**Exercise requirements**. Copy the pull request review comment below word for word, including every line.

== Given text

Jackie-Jiang commented on code in PR #8584:
URL: https://github.com/apache/pinot/pull/8584#discussion_r856590568
##########
pinot-controller/src/main/java/org/apache/pinot/controller/api/upload/ZKOperator.java:
##########
@@ -92,12 +91,6 @@ public void completeSegmentOperations(String
tableNameWithType, SegmentMetadata
Response.Status.CONFLICT);
}
- // TODO Allow segment refreshing for realtime tables.
- if (TableNameBuilder.isRealtimeTableResource(tableNameWithType)) {
- throw new ControllerApplicationException(LOGGER,
- "Refresh existing segment " + segmentName + " for realtime table " +
tableNameWithType
- + " is not yet supported ", Response.Status.NOT_IMPLEMENTED);
- }
Review Comment:
(minor) Remove one extra empty line
##########
pinot-common/src/main/java/org/apache/pinot/common/utils/SegmentUtils.java:
##########
@@ -35,20 +37,23 @@ private SegmentUtils() {
// Returns the partition id of a realtime segment based segment name and
segment metadata info retrieved via Helix.

====
== Provided records

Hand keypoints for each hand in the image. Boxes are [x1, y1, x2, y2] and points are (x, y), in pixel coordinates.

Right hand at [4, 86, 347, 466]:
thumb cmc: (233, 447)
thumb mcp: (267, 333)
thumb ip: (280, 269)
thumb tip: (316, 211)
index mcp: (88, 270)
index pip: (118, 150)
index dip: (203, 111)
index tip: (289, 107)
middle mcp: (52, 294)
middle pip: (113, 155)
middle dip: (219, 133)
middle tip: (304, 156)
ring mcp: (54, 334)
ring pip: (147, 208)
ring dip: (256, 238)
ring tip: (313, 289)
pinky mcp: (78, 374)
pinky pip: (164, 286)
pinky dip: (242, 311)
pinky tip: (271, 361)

====
== Provided records

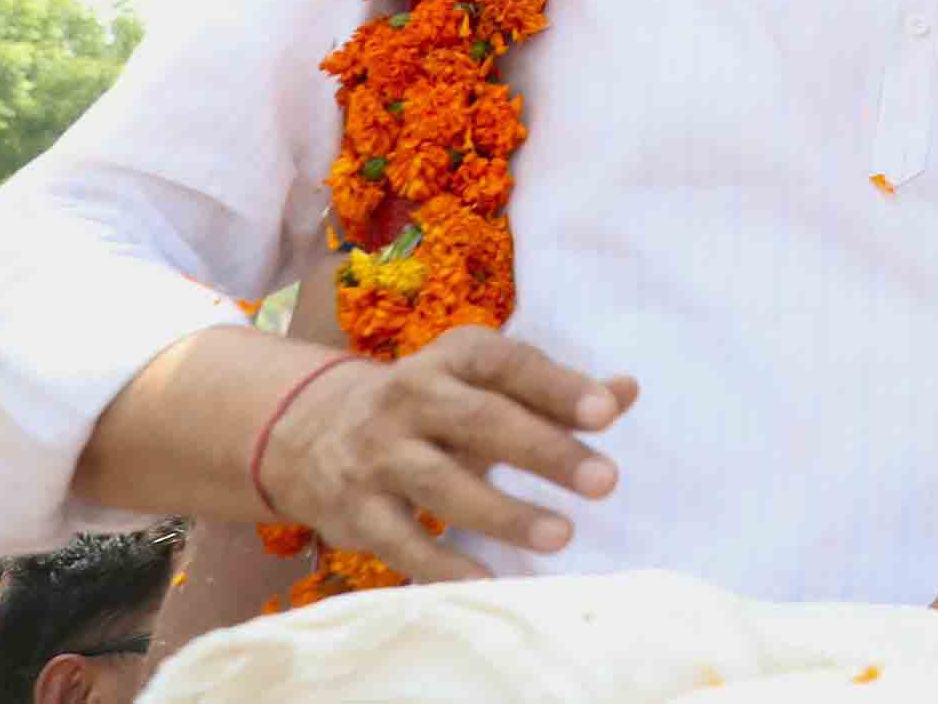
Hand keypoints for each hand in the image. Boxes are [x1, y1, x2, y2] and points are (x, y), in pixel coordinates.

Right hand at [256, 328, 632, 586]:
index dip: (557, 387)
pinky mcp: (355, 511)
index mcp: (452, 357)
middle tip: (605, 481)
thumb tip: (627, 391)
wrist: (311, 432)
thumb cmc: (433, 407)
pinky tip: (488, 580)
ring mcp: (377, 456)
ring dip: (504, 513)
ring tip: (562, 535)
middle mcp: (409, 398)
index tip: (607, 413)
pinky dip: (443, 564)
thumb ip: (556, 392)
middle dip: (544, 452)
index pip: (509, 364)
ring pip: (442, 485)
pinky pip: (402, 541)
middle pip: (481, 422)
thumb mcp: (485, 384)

====

**Task answer**.
Jackie-Jiang commented on code in PR #8584:
URL: https://github.com/apache/pinot/pull/8584#discussion_r856590568
##########
pinot-controller/src/main/java/org/apache/pinot/controller/api/upload/ZKOperator.java:
##########
@@ -92,12 +91,6 @@ public void completeSegmentOperations(String
tableNameWithType, SegmentMetadata
Response.Status.CONFLICT);
}
- // TODO Allow segment refreshing for realtime tables.
- if (TableNameBuilder.isRealtimeTableResource(tableNameWithType)) {
- throw new ControllerApplicationException(LOGGER,
- "Refresh existing segment " + segmentName + " for realtime table " +
tableNameWithType
- + " is not yet supported ", Response.Status.NOT_IMPLEMENTED);
- }
Review Comment:
(minor) Remove one extra empty line
##########
pinot-common/src/main/java/org/apache/pinot/common/utils/SegmentUtils.java:
##########
@@ -35,20 +37,23 @@ private SegmentUtils() {
// Returns the partition id of a realtime segment based segment name and
segment metadata info retrieved via Helix.